Quanto à outra aeroagrícola que atua na área, os agentes constataram que ela apenas transportou sementes destinadas ao plantio de arroz pré-germinado. Também aplicadas áreas distantes do assentamento. A inspeção judicial ocorreu ainda no início do processo e serviu para derrubar a liminar que então havia suspendido temporariamente operações aeroagrícolas na região.

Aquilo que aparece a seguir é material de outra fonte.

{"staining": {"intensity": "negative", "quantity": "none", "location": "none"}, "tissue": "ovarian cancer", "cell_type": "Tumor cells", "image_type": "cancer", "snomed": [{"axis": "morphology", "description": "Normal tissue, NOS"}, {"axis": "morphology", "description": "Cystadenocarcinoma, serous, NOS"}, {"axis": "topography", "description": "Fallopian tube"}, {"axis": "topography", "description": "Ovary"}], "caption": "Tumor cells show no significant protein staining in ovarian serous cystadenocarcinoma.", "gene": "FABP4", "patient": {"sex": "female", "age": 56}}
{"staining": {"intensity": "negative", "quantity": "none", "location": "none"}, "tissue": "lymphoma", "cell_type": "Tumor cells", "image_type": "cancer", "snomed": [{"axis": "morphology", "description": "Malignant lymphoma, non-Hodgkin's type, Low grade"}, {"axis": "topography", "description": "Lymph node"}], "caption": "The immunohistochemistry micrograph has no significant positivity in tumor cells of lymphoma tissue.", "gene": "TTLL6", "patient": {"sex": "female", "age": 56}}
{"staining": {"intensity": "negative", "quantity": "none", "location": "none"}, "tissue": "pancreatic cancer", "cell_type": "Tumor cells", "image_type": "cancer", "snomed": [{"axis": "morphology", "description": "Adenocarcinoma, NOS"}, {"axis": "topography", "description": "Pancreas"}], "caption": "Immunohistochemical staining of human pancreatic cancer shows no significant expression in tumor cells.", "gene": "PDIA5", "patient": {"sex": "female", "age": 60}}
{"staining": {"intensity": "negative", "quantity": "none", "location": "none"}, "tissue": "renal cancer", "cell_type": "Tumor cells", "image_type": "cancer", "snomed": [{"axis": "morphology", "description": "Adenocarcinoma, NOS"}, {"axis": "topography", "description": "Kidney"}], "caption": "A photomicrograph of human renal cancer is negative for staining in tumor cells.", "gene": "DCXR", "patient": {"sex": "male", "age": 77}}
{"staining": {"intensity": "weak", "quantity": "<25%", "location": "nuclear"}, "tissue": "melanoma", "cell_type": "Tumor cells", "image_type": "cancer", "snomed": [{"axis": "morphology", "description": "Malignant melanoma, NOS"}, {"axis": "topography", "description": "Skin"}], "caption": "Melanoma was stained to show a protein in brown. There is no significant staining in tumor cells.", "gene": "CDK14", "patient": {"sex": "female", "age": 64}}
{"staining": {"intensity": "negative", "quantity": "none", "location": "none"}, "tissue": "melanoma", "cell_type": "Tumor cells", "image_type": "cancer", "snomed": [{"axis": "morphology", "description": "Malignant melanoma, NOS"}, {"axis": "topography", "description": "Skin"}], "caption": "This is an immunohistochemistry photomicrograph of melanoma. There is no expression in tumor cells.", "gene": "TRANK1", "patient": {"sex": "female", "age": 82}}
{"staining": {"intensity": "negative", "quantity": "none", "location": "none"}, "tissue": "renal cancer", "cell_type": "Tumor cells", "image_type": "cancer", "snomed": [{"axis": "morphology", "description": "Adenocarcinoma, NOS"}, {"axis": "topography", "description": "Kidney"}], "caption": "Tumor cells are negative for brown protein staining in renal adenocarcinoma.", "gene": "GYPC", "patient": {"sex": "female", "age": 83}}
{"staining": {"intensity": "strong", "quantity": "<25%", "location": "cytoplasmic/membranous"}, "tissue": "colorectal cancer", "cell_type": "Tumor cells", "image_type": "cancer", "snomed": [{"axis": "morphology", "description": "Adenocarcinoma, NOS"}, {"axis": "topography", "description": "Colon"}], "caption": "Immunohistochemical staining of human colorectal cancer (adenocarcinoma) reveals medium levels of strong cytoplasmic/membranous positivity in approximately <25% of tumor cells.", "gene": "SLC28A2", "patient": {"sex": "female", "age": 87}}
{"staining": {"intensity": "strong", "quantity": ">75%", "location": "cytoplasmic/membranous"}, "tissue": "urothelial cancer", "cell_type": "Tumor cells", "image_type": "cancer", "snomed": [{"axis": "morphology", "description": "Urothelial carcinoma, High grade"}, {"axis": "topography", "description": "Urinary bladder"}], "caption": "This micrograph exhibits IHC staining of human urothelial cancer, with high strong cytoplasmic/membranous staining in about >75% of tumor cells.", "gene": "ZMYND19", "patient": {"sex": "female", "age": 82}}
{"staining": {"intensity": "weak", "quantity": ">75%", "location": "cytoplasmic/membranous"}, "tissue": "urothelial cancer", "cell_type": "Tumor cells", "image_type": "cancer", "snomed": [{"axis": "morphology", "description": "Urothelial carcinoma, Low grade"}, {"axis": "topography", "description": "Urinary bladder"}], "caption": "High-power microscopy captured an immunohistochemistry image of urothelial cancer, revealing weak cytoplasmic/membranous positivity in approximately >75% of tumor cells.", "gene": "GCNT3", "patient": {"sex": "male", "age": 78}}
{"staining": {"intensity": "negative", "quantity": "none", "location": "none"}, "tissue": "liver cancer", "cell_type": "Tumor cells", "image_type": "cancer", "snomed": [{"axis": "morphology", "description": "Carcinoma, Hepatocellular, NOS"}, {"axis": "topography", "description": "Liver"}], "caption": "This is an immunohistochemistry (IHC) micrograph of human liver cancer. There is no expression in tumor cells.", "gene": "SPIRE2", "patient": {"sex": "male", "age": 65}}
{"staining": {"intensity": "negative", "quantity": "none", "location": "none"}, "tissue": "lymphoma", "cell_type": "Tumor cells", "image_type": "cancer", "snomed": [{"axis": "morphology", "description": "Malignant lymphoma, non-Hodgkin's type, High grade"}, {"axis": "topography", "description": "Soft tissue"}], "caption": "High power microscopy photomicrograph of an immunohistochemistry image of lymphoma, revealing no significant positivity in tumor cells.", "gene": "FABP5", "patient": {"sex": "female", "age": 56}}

Além disso, a juíza entendeu que a ação movida pelo Instituto não representava a maioria dos agricultores do assentamento – onde apenas sete famílias se dedicam à produção orgânica e 19 famílias utilizam normalmente defensivos químicos na área. Para completar, os demais agricultores da área não relataram danos. Muitos também, aliás, confirmaram utilizar normalmente defensivos em suas plantações.
Com a conclusão de inexistência de nexo causal, a magistrada rejeitou todos os pedidos da ação, como indenizações por danos materiais, morais, biológicos e ambientais, além da criação de polígono de exclusão e da proibição permanente da aviação agrícola próximo ao assentamento. As operações aeroagrícolas seguem autorizadas, nos termos da legislação e das boas práticas agronômicas aplicáveis. A parte autora ainda pode recorrer ao Tribunal Regional Federal da 4ª Região (TRF-4), também na capital gaúcha.